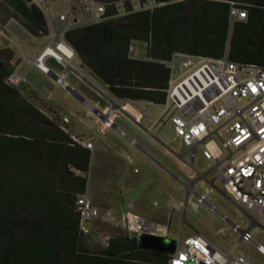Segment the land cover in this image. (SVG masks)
Here are the masks:
<instances>
[{
	"label": "trees",
	"instance_id": "trees-1",
	"mask_svg": "<svg viewBox=\"0 0 264 264\" xmlns=\"http://www.w3.org/2000/svg\"><path fill=\"white\" fill-rule=\"evenodd\" d=\"M97 1L107 8L103 19L68 28L64 38L118 99L165 103L164 61L177 52L220 58L229 51L236 62L264 66V0ZM6 2L32 34H50L35 0ZM233 3L248 17L231 27ZM133 42L147 44L145 57L131 52ZM13 70L0 57V264H164L170 253L128 234L99 250L86 244L77 202L87 194L92 151L9 82Z\"/></svg>",
	"mask_w": 264,
	"mask_h": 264
},
{
	"label": "built area",
	"instance_id": "built-area-1",
	"mask_svg": "<svg viewBox=\"0 0 264 264\" xmlns=\"http://www.w3.org/2000/svg\"><path fill=\"white\" fill-rule=\"evenodd\" d=\"M53 1L35 0L42 9L49 8L50 12ZM74 1L95 22L102 20L107 10L106 5L97 0ZM135 6L136 9L141 8L140 2H136ZM120 13H128L124 3L120 4ZM247 17L246 8L240 4H232L231 27ZM60 19L66 27L75 23V17L70 18L64 13L60 15ZM66 30L61 29L58 40L46 47L41 55L33 57V60L45 73L53 75L60 87L71 92L69 70L58 75L45 62L47 56L60 62H68L77 55L64 38ZM134 43L136 42L131 45L132 53ZM60 44H64L69 52L63 50ZM39 60L44 61L45 67ZM164 63L170 69L167 98L161 104L162 112L152 128H161L165 123H171L175 138L186 146L187 153L191 156L188 161L191 173L194 170L199 172L196 166L199 153L210 161V169L199 173L206 175L212 185L207 193H199L190 184L184 198L170 195L168 200L171 209L195 211L206 203L212 211L228 220V215L207 198L212 190L218 189L216 182L221 181L223 191L252 219L251 226L247 228L238 222H231L233 229L241 235L231 252L221 249L203 234L195 233L185 237L164 264H250L249 256L238 252L241 242L254 243L264 254V244L253 232L256 223L264 228V66L236 62L230 58L229 51L220 58L177 52ZM8 80L13 85H18L25 79L12 73ZM127 103L137 111L135 117L141 123L153 111L150 106L155 105L148 100H131ZM142 108L145 112L141 111ZM104 119L108 127L115 123L111 115H104ZM69 123L67 116L60 120V126L67 132H70ZM72 137L79 144L93 148L92 141L75 134ZM193 193L198 197L195 201L191 200ZM158 204L156 201L155 205ZM77 206L81 213L80 231L87 235L91 232L93 221L100 215V210L87 194L79 197ZM122 219L125 228L133 233L130 236H135L140 241L145 234L170 238L169 222L147 221L134 210L133 204L123 213Z\"/></svg>",
	"mask_w": 264,
	"mask_h": 264
},
{
	"label": "rangeland",
	"instance_id": "rangeland-1",
	"mask_svg": "<svg viewBox=\"0 0 264 264\" xmlns=\"http://www.w3.org/2000/svg\"><path fill=\"white\" fill-rule=\"evenodd\" d=\"M73 6L76 9H73ZM53 11L64 13L71 17H81L82 19H92L89 14L84 12V9L74 0H54L51 3ZM47 18L51 19V12L49 8L44 7ZM13 8L6 2L0 0V57L8 62L12 67L21 61V56L24 57V64L26 68L35 69L32 59L33 52L38 53L39 37L43 38V43H51L55 38L49 35L36 36L32 34L22 22H20L13 14ZM48 19V21H49ZM94 21V20H92ZM81 24H73L68 28L76 27ZM50 33H53L50 25ZM133 54L137 57H145L147 54V44L136 42ZM40 54V53H39ZM36 55L34 57L39 56ZM46 63L58 72H62L59 63L52 62L47 59ZM61 63V62H60ZM74 69L68 71V76L72 84L76 87L78 92L87 89L93 96L100 99L104 104L101 106V112L109 114L115 107V102L111 100L109 92L105 84L95 78L88 67H82L81 62L77 57L71 59L70 62ZM67 67H64V70ZM14 73V70H13ZM64 73V72H63ZM62 73V74H63ZM53 81H57L52 75H48ZM22 77V76H21ZM24 78V77H23ZM25 79V78H24ZM22 89L24 94L29 96L42 109L47 110V103H39L33 91L27 86L26 79L20 84L16 85ZM81 94V93H80ZM64 104L60 107L62 114L69 116L71 122L68 124L71 134H82L83 136L97 138L98 127L100 122H105L101 112L95 110L92 105L83 102L79 96L71 93L68 89L61 90ZM92 100H95L92 98ZM129 102L125 99H120V104ZM93 104V103H92ZM153 111L146 115L144 124L147 127H153L156 120L162 112L161 105H151ZM122 117L118 119V126L123 122L129 120L133 127H137L140 133L146 135L152 141L155 152L166 161L172 168L178 172H182L181 164L185 165L176 154L167 150L165 145L159 140L151 137L142 128H140L130 117L119 109ZM141 111L145 112L142 108ZM50 113L51 111H47ZM57 114L59 121L63 118L61 114ZM136 125V126H135ZM139 127V128H138ZM74 132V133H73ZM157 136L166 144L173 146L178 152L183 151L180 142L175 139L174 127L171 123H165L161 128L157 127L154 131ZM109 133H115L114 128L109 130ZM75 134V135H76ZM81 137L80 135H77ZM97 141V139H96ZM130 149H132V146ZM115 155L110 158V154L106 151L95 153L92 157L90 171L88 173L87 195L92 199L93 203L99 208L100 215L93 221L91 232L85 236V242L93 249L99 250L104 248L111 236L116 235H132L123 224V213L133 204L134 210L137 212L145 203L144 208L139 211L147 221H159L161 223H170V238L180 245L183 239L189 235L197 233L198 229L204 230V225L201 220L209 223L210 227L220 229L218 234V243L221 246H234L240 239V233L233 229V227L223 220L220 215L212 211L206 203L201 204L196 212L192 210L186 211V222L183 221L182 209L178 210H164L166 203H169V196L175 195L179 198H184L188 190L183 185L175 182L173 176L163 168L151 162L140 154L125 151L123 148L116 151ZM186 159L190 160V154H186ZM106 162H113L117 167L114 175H106ZM196 166L199 172H206L210 169V161L207 160L201 153L198 154ZM188 169L189 166L186 165ZM147 174L144 180L141 178ZM198 178L199 173L194 172ZM212 175V173H211ZM218 189L212 190L208 195V200L215 204L222 212L226 213L232 220L238 221L243 227L247 228L252 222L251 217L238 206H236L231 199L226 196L223 190V183L217 181ZM131 187L130 191L127 188ZM212 185L205 180H200L196 183V189L199 193H207ZM163 188V190H162ZM152 191H149V190ZM192 200H197L198 197L193 193ZM159 201L160 206L155 205ZM168 212V213H167ZM222 228V229H221ZM256 238L264 244V228L257 224L253 228ZM229 241V245L227 244ZM238 252H244L250 258V264H264V254H262L254 243L243 241L238 247Z\"/></svg>",
	"mask_w": 264,
	"mask_h": 264
},
{
	"label": "crops",
	"instance_id": "crops-1",
	"mask_svg": "<svg viewBox=\"0 0 264 264\" xmlns=\"http://www.w3.org/2000/svg\"><path fill=\"white\" fill-rule=\"evenodd\" d=\"M73 9H76V7L73 6ZM61 14H63V13H60L58 11H53L52 7H51V19H49V18L48 19H49L50 25L52 26L53 33H50L49 36H52L55 39L51 43L44 44L43 41H42L44 37H39L38 38L39 39V41H38L39 47H37L38 53L37 52H33L32 59H33L34 56L38 55L39 53H40L39 55H41L46 47L52 45L55 41L58 40V34H59V31L61 29H63V28L68 29V27H66V24L60 19V15ZM94 22L95 21H92V19L91 20L90 19H82L79 16L75 17V24H81L79 26L86 25V24H91V23H94ZM77 56L78 55H76L75 57H77ZM21 58H22V60L18 61V63H16L13 66L14 73H16V74H18V75H20V76H22V77H24L26 79V84L33 91V93L35 94L37 102H39V103L42 102L44 104L47 103V106H44V107L47 108V110H45V111H52V112L56 111L59 114H61L62 117H66L67 115L64 116L62 114L61 110H60V107L63 106V104H64L63 97L61 96V90H63L64 88L60 87L57 81H53L54 79L53 80L50 79V77L48 76L49 74L45 73L43 71V69L38 67L34 63V61H33V64H34L33 68H35V69L31 70V68L30 69L26 68L25 64H24V57L21 56ZM78 58H79V60L81 62V66H82V60L80 59L79 56H78ZM47 59L51 60L52 62H55V63L58 62L59 63V66H60V69H62V72H58L55 69H53L55 71V73L58 74V75H62V73L66 71V69L64 70V67H67V70H69V71L71 69H74V66L70 63L71 60H69L68 62H61L60 63V61L56 60L54 57L47 56L45 58V62H46ZM43 64L45 65L44 61H43ZM82 67H87V66H82ZM90 71H91L92 75L95 78H97L94 75V73H93V71L91 69H90ZM97 79L100 80L99 78H97ZM68 80H69L70 85L74 88V90L76 92H78L76 87L70 81L69 76H68ZM100 81H102V80H100ZM103 83L105 84V86H106V88H107V90L109 92V95L115 100V105L118 106L119 104L116 103V102H120V99H118L114 95H112L111 92L109 91L108 85L105 82H103ZM80 93L79 94L85 100L84 102L92 105L93 108H96L99 112H101V110H99V109H102L101 106H103L104 104L102 103V101L100 99H97L95 96H93L92 93L89 90H87V89H83L82 88L80 90ZM92 98H94L95 100H92ZM120 105L123 106L124 104H120ZM128 112H130V114L135 117V113H132L131 111H128ZM101 114L102 115H108V114H105L103 112H101ZM110 115L114 119L115 123H118V119L122 117L121 112L120 111H115V110L112 111ZM67 117H69V116H67ZM69 119H70V117H69ZM70 122H71V119H70ZM142 124H144V122ZM133 125L134 124H132L131 121L126 120L119 127L124 129L128 133V135H130L131 137L136 139L145 149H147L154 156H156L166 166L167 169L163 168L158 163H155V164H158L157 166H159V167L163 168L164 170H166L167 172H169L173 176V180L175 182L179 183L180 185H183L184 187L187 188V190H188V185H190V184L194 185L195 189H196V183H197L196 182V180H197L196 175L194 173H191L190 169H188V167H186V165H183V164H181V167H180L182 169L181 173L176 171L174 168H172L166 161H164L162 158H160V156L155 152V150L153 149L152 141L150 139H148L146 137V135H144L143 133H140L138 131V129H136L137 127H133ZM111 128H114V127H108L104 122H100L99 123V127H98L99 130H98V133H97V138H94V137H88L87 138L86 136H83L82 134H76L74 132L73 133L76 134V135H80L81 137H84L85 139L90 140V141L93 142V148L91 149L92 157H93V155L95 153H98L99 151L100 152L106 151V152H108L110 154L109 155L110 158H112L115 155L114 153L116 151H119V150H121V148H123L125 151H129V152H132V153H136L137 152L141 156H144L145 158H147V160H151V162H154L152 158H150L148 155H146L137 145H135L132 141H130L126 136H124L121 133H119V131H117L115 128H114L115 133H109V130ZM150 128L153 129L152 127H150ZM153 131H155V129H153ZM96 139H97V141H96ZM175 139H177V138H175ZM177 140L180 142V145L183 147V151L182 152H178V151H176L174 149L173 146H170V145L169 146L175 151L174 154H176L180 160L181 159H186V154H188L187 153V148H186V146H184V144L179 139H177ZM129 146H132V149H130L131 147H129ZM167 150L169 151V149H167ZM169 152H171V151H169ZM186 161H190V160L186 159ZM91 162H92V160H91ZM106 168H107L106 169V175H114V173L117 171V167L115 166V164L113 162H106ZM147 176H148L147 174H144V176L141 178V180L145 181V178ZM131 187L132 186L128 185L127 191H130ZM162 190H163V188H162ZM149 191H152V190L150 189ZM196 191H197V189H196ZM222 192L226 196H228L231 199V201L236 206H238L229 195H227L223 190H222ZM191 200H192V198H191ZM157 202L159 203L157 206H160V202L159 201H157ZM145 205L146 204L144 203L143 206L139 209L140 212L144 208ZM164 210L165 211L166 210H168V211L172 210L170 205H169V203L165 204ZM182 210L184 211V213H183V221L186 222L187 221L186 220V210H184V209H182ZM197 210L192 211V212L194 213ZM139 211H137V213H139ZM243 211H245V210H243ZM139 214L142 215L141 213H139ZM220 217L222 218L221 215H220ZM201 221L203 222L204 230L203 229H198L197 233L203 234L204 236L209 238L213 243H215L217 246H219L221 249H223V250H225L227 252H231L233 250L234 246H226V245L225 246H221L218 243V237L217 236L219 234L220 229L218 230V229H215L213 227H210L209 223L204 221V220H201ZM225 221L228 222L232 226L231 222L234 221V220H232L229 217V219L225 220ZM157 222H159V221H157ZM234 222H238V221H234ZM255 225H257V223ZM255 225H254V227H255ZM250 226H251V224L249 225V227ZM227 244L229 245V241H227Z\"/></svg>",
	"mask_w": 264,
	"mask_h": 264
},
{
	"label": "water",
	"instance_id": "water-1",
	"mask_svg": "<svg viewBox=\"0 0 264 264\" xmlns=\"http://www.w3.org/2000/svg\"><path fill=\"white\" fill-rule=\"evenodd\" d=\"M71 93L76 94L77 96L80 97L81 100H84V98L78 92H76L73 87H72ZM110 98H111L112 101L115 102V100L111 96H110ZM114 109H119L122 112L126 113L130 117V119L132 121H134L140 128H142L147 134H149L151 137H153V138L159 140L160 142H162L165 145V147L167 149H169V151H171L172 153H175V151L169 145H167L164 141H162L157 136V134L153 131V129H151L150 127H147L146 125L142 124L138 119H136L134 116H132L130 114V112H128V110L125 109L123 106H121V105L116 106L115 105ZM114 109H113V111H114ZM110 114L111 113H109L107 116H110ZM102 116L104 118V115H102ZM112 127H114L122 135L126 136L130 141H132L135 145H137L146 155H148L150 158H152L155 162H157L163 168L167 169L166 166L156 156H154L150 151L145 149L136 139H134L133 137L128 135V133L124 129L119 127L116 123L112 124ZM181 161L185 165L191 167L189 165L188 161H186V159H181ZM194 172H198V171L194 170ZM200 180L208 181V178L206 177V175H202L201 173H199L196 182H198ZM141 245L144 248L154 249V250L163 251V252H167V253H174L176 251V247H177V243L173 239L172 240H168V239H166L164 237H161V236H154V235H149V234H145V235L142 236Z\"/></svg>",
	"mask_w": 264,
	"mask_h": 264
},
{
	"label": "bare ground",
	"instance_id": "bare-ground-1",
	"mask_svg": "<svg viewBox=\"0 0 264 264\" xmlns=\"http://www.w3.org/2000/svg\"><path fill=\"white\" fill-rule=\"evenodd\" d=\"M60 47L63 50H65L66 52H69L68 49H67V47L64 44H60ZM39 62H40V64L42 66L45 67V65L43 64V61L42 60H39ZM125 109H127L128 111H131L132 113H136V110L130 104H128V103L125 105Z\"/></svg>",
	"mask_w": 264,
	"mask_h": 264
}]
</instances>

* [Task instructions] State how many lines of the listing contain the string "ground". Case counts; give only the number.

* [Answer for this exercise] 2